#### YOUR ASSIGNMENT:
Count the lines in the items below that contain the string "EINZULEGEN", and reply with that number alone.

#### EXTRACTED MATERIAL:

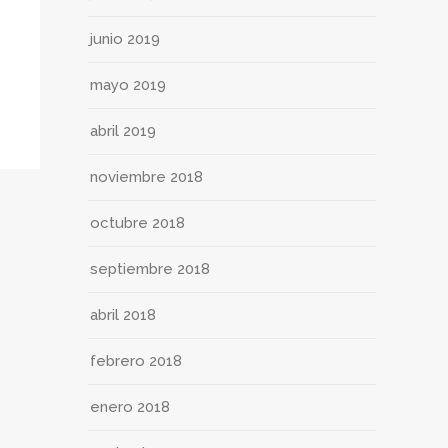
junio 2019
mayo 2019
abril 2019
noviembre 2018
octubre 2018
septiembre 2018
abril 2018
febrero 2018
enero 2018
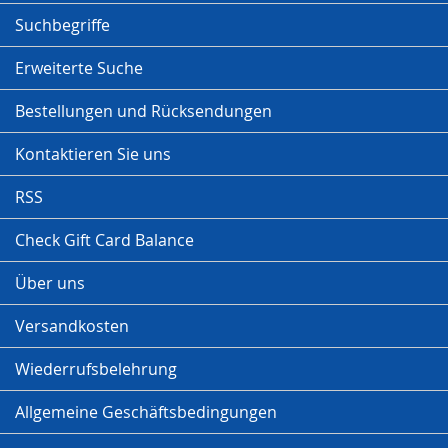
Suchbegriffe
Erweiterte Suche
Bestellungen und Rücksendungen
Kontaktieren Sie uns
RSS
Check Gift Card Balance
Über uns
Versandkosten
Wiederrufsbelehrung
Allgemeine Geschäftsbedingungen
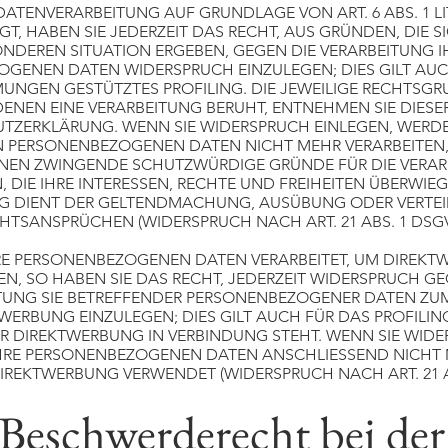
ATENVERARBEITUNG AUF GRUNDLAGE VON ART. 6 ABS. 1 LIT
T, HABEN SIE JEDERZEIT DAS RECHT, AUS GRÜNDEN, DIE S
NDEREN SITUATION ERGEBEN, GEGEN DIE VERARBEITUNG I
GENEN DATEN WIDERSPRUCH EINZULEGEN; DIES GILT AUCH
MUNGEN GESTÜTZTES PROFILING. DIE JEWEILIGE RECHTSG
DENEN EINE VERARBEITUNG BERUHT, ENTNEHMEN SIE DIESE
TZERKLÄRUNG. WENN SIE WIDERSPRUCH EINLEGEN, WERDE
 PERSONENBEZOGENEN DATEN NICHT MEHR VERARBEITEN, 
NEN ZWINGENDE SCHUTZWÜRDIGE GRÜNDE FÜR DIE VERAR
 DIE IHRE INTERESSEN, RECHTE UND FREIHEITEN ÜBERWIE
G DIENT DER GELTENDMACHUNG, AUSÜBUNG ODER VERTE
HTSANSPRÜCHEN (WIDERSPRUCH NACH ART. 21 ABS. 1 DSGV
E PERSONENBEZOGENEN DATEN VERARBEITET, UM DIREKT
EN, SO HABEN SIE DAS RECHT, JEDERZEIT WIDERSPRUCH GE
TUNG SIE BETREFFENDER PERSONENBEZOGENER DATEN ZU
WERBUNG EINZULEGEN; DIES GILT AUCH FÜR DAS PROFILING
R DIREKTWERBUNG IN VERBINDUNG STEHT. WENN SIE WIDE
HRE PERSONENBEZOGENEN DATEN ANSCHLIESSEND NICHT
IREKTWERBUNG VERWENDET (WIDERSPRUCH NACH ART. 21 A
Beschwerderecht bei der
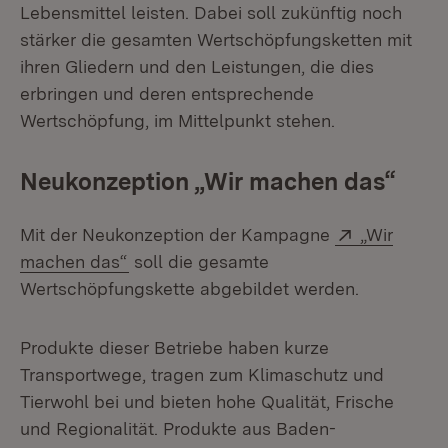
Lebensmittel leisten. Dabei soll zukünftig noch
stärker die gesamten Wertschöpfungsketten mit
ihren Gliedern und den Leistungen, die dies
erbringen und deren entsprechende
Wertschöpfung, im Mittelpunkt stehen.
Neukonzeption „Wir machen das“
Extern:
Mit der Neukonzeption der Kampagne
„Wir
(Öffnet in neuem Fenster)
machen das“
soll die gesamte
Wertschöpfungskette abgebildet werden.
Produkte dieser Betriebe haben kurze
Transportwege, tragen zum Klimaschutz und
Tierwohl bei und bieten hohe Qualität, Frische
und Regionalität. Produkte aus Baden-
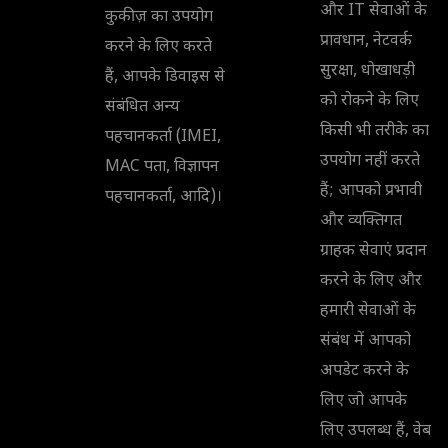
और IT सेवाओं के
कुकीज़ का उपयोग
प्रावधान, नेटवर्क
करने के लिए करते
सुरक्षा, धोखाधड़ी
हैं, आपके डिवाइस से
को रोकने के लिए
संबंधित अन्य
किसी भी तरीके का
पहचानकर्ता (IMEI,
उपयोग नहीं करते
MAC पता, विज्ञापन
हैं; आपको प्रभावी
पहचानकर्ता, आदि)।
और व्यक्तिगत
ग्राहक सेवाएं प्रदान
करने के लिए और
हमारी सेवाओं के
संबंध में आपको
अपडेट करने के
लिए जो आपके
लिए उपलब्ध हैं, वेब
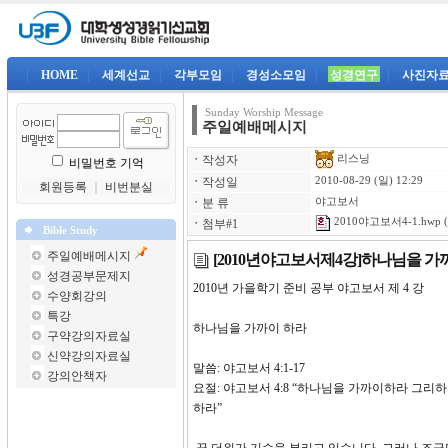
|
HOME
|
세계선교
|
각부모임
|
경성소모임
|
성경연구
|
사진자
Sunday Worship Message
주일예배메시지
리스닝
ㆍ
작성자
비밀번호 기억
ㆍ
작성일
2010-08-29 (일) 12:29
회원등록
｜
비번분실
ㆍ
분 류
야고보서
2010야고보서4-1.hwp
(
ㆍ
첨부#1
Bible Study
주일예배메시지
[2010년야고보서제4강]하나님을 가
성경공부문제지
2010년 가을학기 준비 공부 야
수양회강의
특강
하나님을 가까이 하라
구약강의자료실
신약강의자료실
말씀: 야고보서 4:1-17
강의안책자
요절: 야고보서 4:8 “하나님을 가까이하라 그
하라”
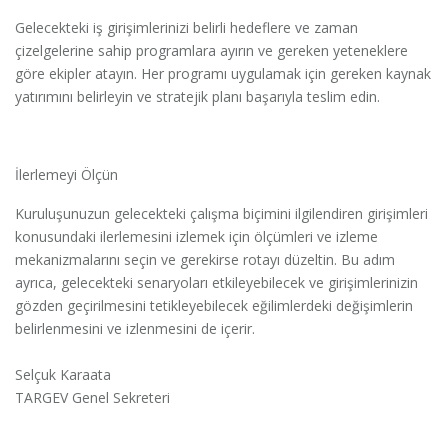
Gelecekteki iş girişimlerinizi belirli hedeflere ve zaman
çizelgelerine sahip programlara ayırın ve gereken yeteneklere
göre ekipler atayın. Her programı uygulamak için gereken kaynak
yatırımını belirleyin ve stratejik planı başarıyla teslim edin.
İlerlemeyi Ölçün
Kuruluşunuzun gelecekteki çalışma biçimini ilgilendiren girişimleri
konusundaki ilerlemesini izlemek için ölçümleri ve izleme
mekanizmalarını seçin ve gerekirse rotayı düzeltin. Bu adım
ayrıca, gelecekteki senaryoları etkileyebilecek ve girişimlerinizin
gözden geçirilmesini tetikleyebilecek eğilimlerdeki değişimlerin
belirlenmesini ve izlenmesini de içerir.
Selçuk Karaata
TARGEV Genel Sekreteri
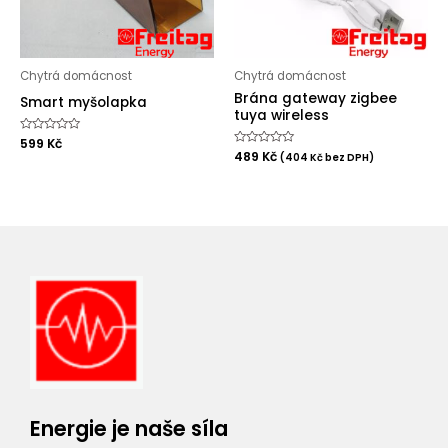
Chytrá domácnost
Chytrá domácnost
Brána gateway zigbee
Smart myšolapka
tuya wireless
Hodnocení
599
Kč
0
Hodnocení
489
Kč
(
404
Kč
bez DPH)
z
0
5
z
5
Energie je naše síla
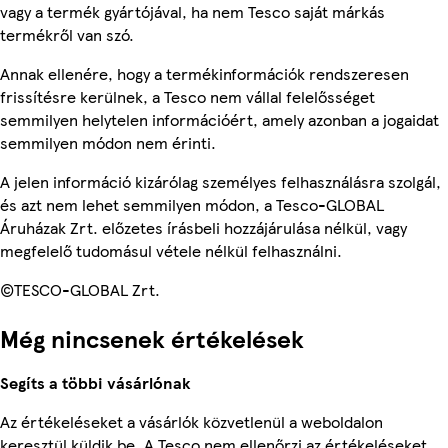
vagy a termék gyártójával, ha nem Tesco saját márkás
termékről van szó.
Annak ellenére, hogy a termékinformációk rendszeresen
frissítésre kerülnek, a Tesco nem vállal felelősséget
semmilyen helytelen információért, amely azonban a jogaidat
semmilyen módon nem érinti.
A jelen információ kizárólag személyes felhasználásra szolgál,
és azt nem lehet semmilyen módon, a Tesco-GLOBAL
Áruházak Zrt. előzetes írásbeli hozzájárulása nélkül, vagy
megfelelő tudomásul vétele nélkül felhasználni.
©TESCO-GLOBAL Zrt.
Még nincsenek értékelések
Segíts a többi vásárlónak
Az értékeléseket a vásárlók közvetlenül a weboldalon
keresztül küldik be. A Tesco nem ellenőrzi az értékeléseket.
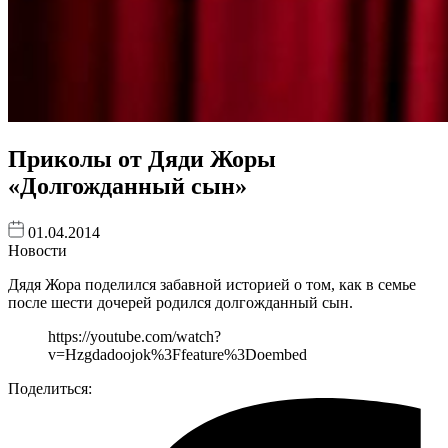
Приколы от Дяди Жоры
«Долгожданный сын»
01.04.2014
Новости
Дядя Жора поделился забавной историей о том, как в семье
после шести дочерей родился долгожданный сын.
https://youtube.com/watch?
v=Hzgdadoojok%3Ffeature%3Doembed
Поделиться:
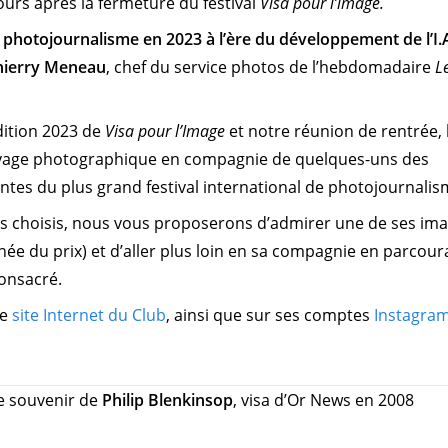
ours après la fermeture du festival
Visa pour l’image.
photojournalisme en 2023 à l’ère du développement de l’I.
hierry Meneau
, chef du service photos de l’hebdomadaire
L
dition 2023 de
Visa pour l’Image
et notre réunion de rentrée, 
voyage photographique en compagnie de quelques-uns des
ntes du plus grand festival international de photojournali
s choisis, nous vous proposerons d’admirer une de ses im
née du prix) et d’aller plus loin en sa compagnie en parcour
consacré.
le
site Internet du Club
, ainsi que sur ses comptes
Instagra
le souvenir de
Philip Blenkinsop
, visa d’Or News en 2008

#### WRITTEN REPLY:
2